### [What to produce]
Reproduce, word for word, everything from the start of the entries down to and including the line that contains "Modèles de lettre gratuits - Banque /", and leave the pictures out of your answer.
--
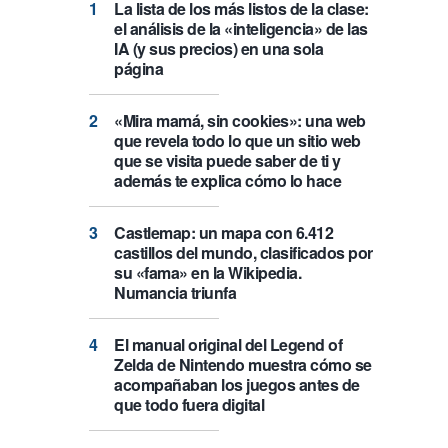
La lista de los más listos de la clase:
el análisis de la «inteligencia» de las
IA (y sus precios) en una sola
página
«Mira mamá, sin cookies»: una web
que revela todo lo que un sitio web
que se visita puede saber de ti y
además te explica cómo lo hace
Castlemap: un mapa con 6.412
castillos del mundo, clasificados por
su «fama» en la Wikipedia.
Numancia triunfa
El manual original del Legend of
Zelda de Nintendo muestra cómo se
acompañaban los juegos antes de
que todo fuera digital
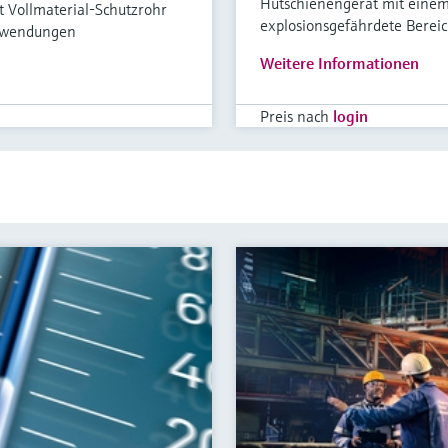
Hutschienengerät mit einem
Vollmaterial-Schutzrohr
explosionsgefährdete Berei
Anwendungen
Weitere Informationen
Preis nach
login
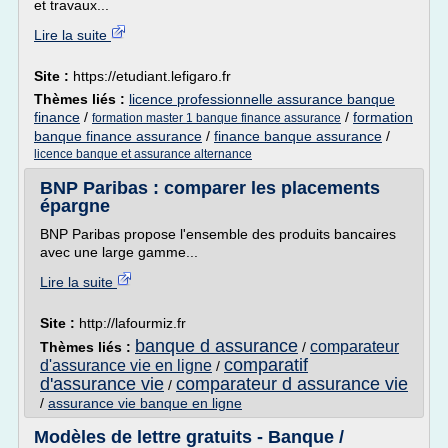
et travaux...
Lire la suite
Site :
https://etudiant.lefigaro.fr
Thèmes liés :
licence professionnelle assurance banque
finance
/
/
formation
formation master 1 banque finance assurance
banque finance assurance
/
finance banque assurance
/
licence banque et assurance alternance
BNP Paribas : comparer les placements
épargne
BNP Paribas propose l'ensemble des produits bancaires
avec une large gamme...
Lire la suite
Site :
http://lafourmiz.fr
banque d assurance
comparateur
Thèmes liés :
/
comparatif
d'assurance vie en ligne
/
d'assurance vie
comparateur d assurance vie
/
/
assurance vie banque en ligne
Modèles de lettre gratuits - Banque /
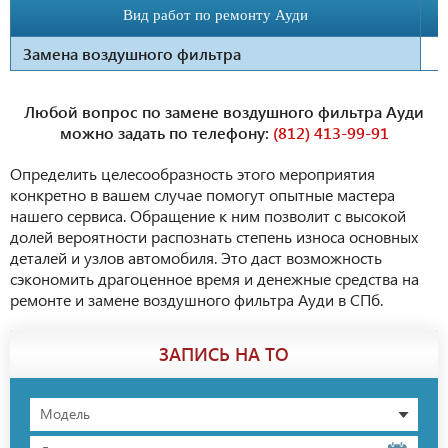
Вид работ по ремонту Ауди
Замена воздушного фильтра
Любой вопрос по замене воздушного фильтра Ауди
можно задать по телефону:
(812) 413-99-91
Определить целесообразность этого мероприятия
конкретно в вашем случае помогут опытные мастера
нашего сервиса. Обращение к ним позволит с высокой
долей вероятности распознать степень износа основных
деталей и узлов автомобиля. Это даст возможность
сэкономить драгоценное время и денежные средства на
ремонте и замене воздушного фильтра Ауди в СПб.
ЗАПИСЬ НА ТО
Модель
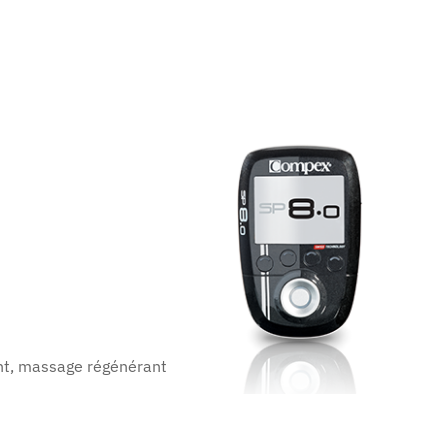
nt, massage régénérant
--
### [Written response]
La lista de los más listos de la clase:
el análisis de la «inteligencia» de las
IA (y sus precios) en una sola
página
«Mira mamá, sin cookies»: una web
que revela todo lo que un sitio web
que se visita puede saber de ti y
además te explica cómo lo hace
Castlemap: un mapa con 6.412
castillos del mundo, clasificados por
su «fama» en la Wikipedia.
Numancia triunfa
El manual original del Legend of
Zelda de Nintendo muestra cómo se
acompañaban los juegos antes de
que todo fuera digital
Hutschienengerät mit einem
Vollmaterial-Schutzrohr
explosionsgefährdete Berei
Anwendungen
Weitere Informationen
Preis nach
login
et travaux...
Lire la suite
Site :
https://etudiant.lefigaro.fr
Thèmes liés :
licence professionnelle assurance banque
finance
/
/
formation
formation master 1 banque finance assurance
banque finance assurance
/
finance banque assurance
/
licence banque et assurance alternance
BNP Paribas : comparer les placements
épargne
BNP Paribas propose l'ensemble des produits bancaires
avec une large gamme...
Lire la suite
Site :
http://lafourmiz.fr
banque d assurance
comparateur
Thèmes liés :
/
comparatif
d'assurance vie en ligne
/
d'assurance vie
comparateur d assurance vie
/
/
assurance vie banque en ligne
Modèles de lettre gratuits - Banque /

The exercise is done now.